TASK DETAILS =>
Copy each of the lines below word for word.

DATA FOR THIS TASK =>

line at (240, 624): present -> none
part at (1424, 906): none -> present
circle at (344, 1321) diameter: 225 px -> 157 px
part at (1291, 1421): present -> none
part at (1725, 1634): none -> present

RESPONSE BELOW =>
line at (240, 624): present -> none
part at (1424, 906): none -> present
circle at (344, 1321) diameter: 225 px -> 157 px
part at (1291, 1421): present -> none
part at (1725, 1634): none -> present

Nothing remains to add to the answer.